The file docs/libplaybit-thread-safety.txt gives a list of the thread-safety of each function in the libplaybit API.

There are various functions that operate upon a single object, and only one thread can operate on the object at a time. For example, it is safe to write to different streams on different threads at the same time with PBStreamWrite, but it is not possible to write to the same stream on different threads at the same time.

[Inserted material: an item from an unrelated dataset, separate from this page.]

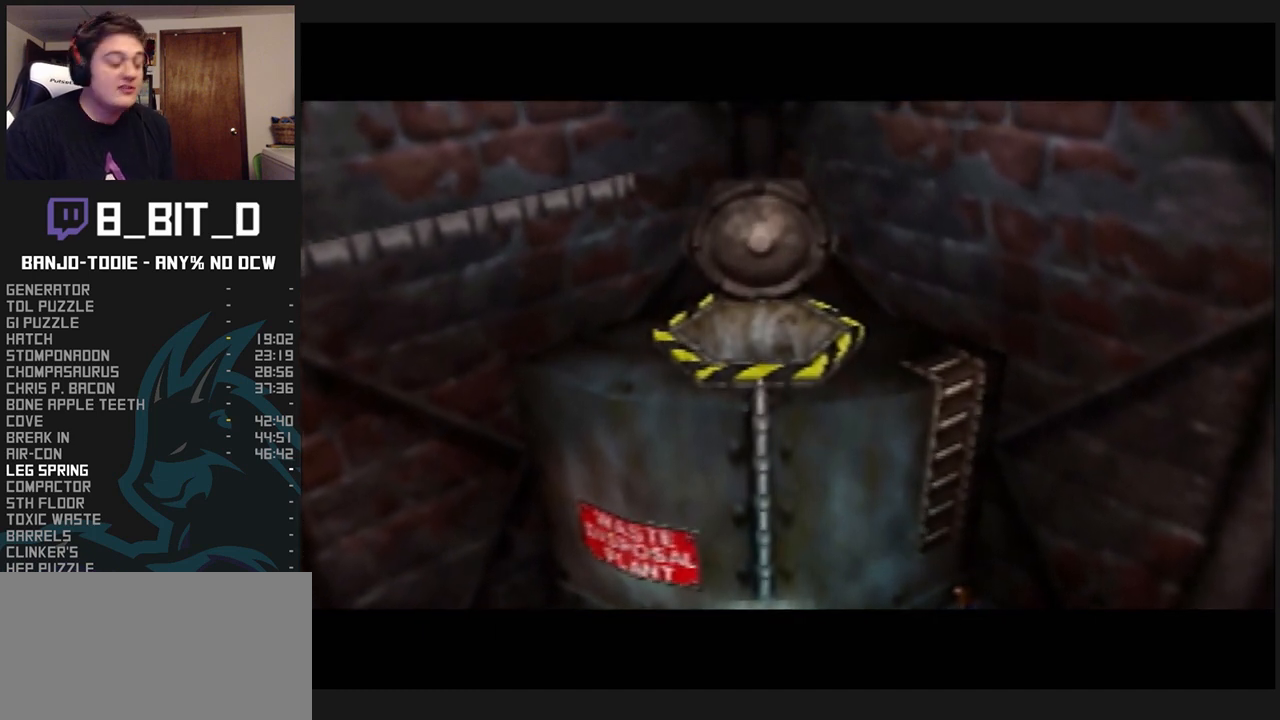
{"buttons": ["A", "L1"], "left_stick": "center", "events": [[100, "A", "down"], [167, "A", "up"], [267, "A", "down"], [367, "A", "up"], [467, "A", "down"]]}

As mentioned above, most functions in the libplaybit API can only be accessed within an event. If your code is not necessarily running in an event, you can run a callback function as if it were an event using PBRunAsEvent and passing waitForCompletion = true.

void FunctionB() {
    PBTextDisplaySetContents(display, ...);
    ...
}

void FunctionA() {
    PBRunAsEvent(PBRunAsEventCallback_Make(FunctionB), true /* waitForCompletion */);
}

If the caller to PBRunAsEvent is already running in an event, it will simply invoke the callback and return. If it is not, it will wait for the currently processing event to finish (if there is one) and then process the event on the current thread and return.

If you instead want to always buffer up the callback to run on the main thread as an event, and you want PBRunAsEvent to not wait for the callback to finish, then call PBRunAsEvent with waitForCompletion = false. This adds the callback to a queue that the main event loop thread will eventually pickup and process.

Terminology

Typically, in API symbols the term "User" refers to the user of the API, i.e. the application developer. For example, the functions PBElementGetUserDataPtr and PBElementSetUserDataPtr allow an application developer to associate an arbitrary pointer with each PBElement; the system will neither access nor change these pointers.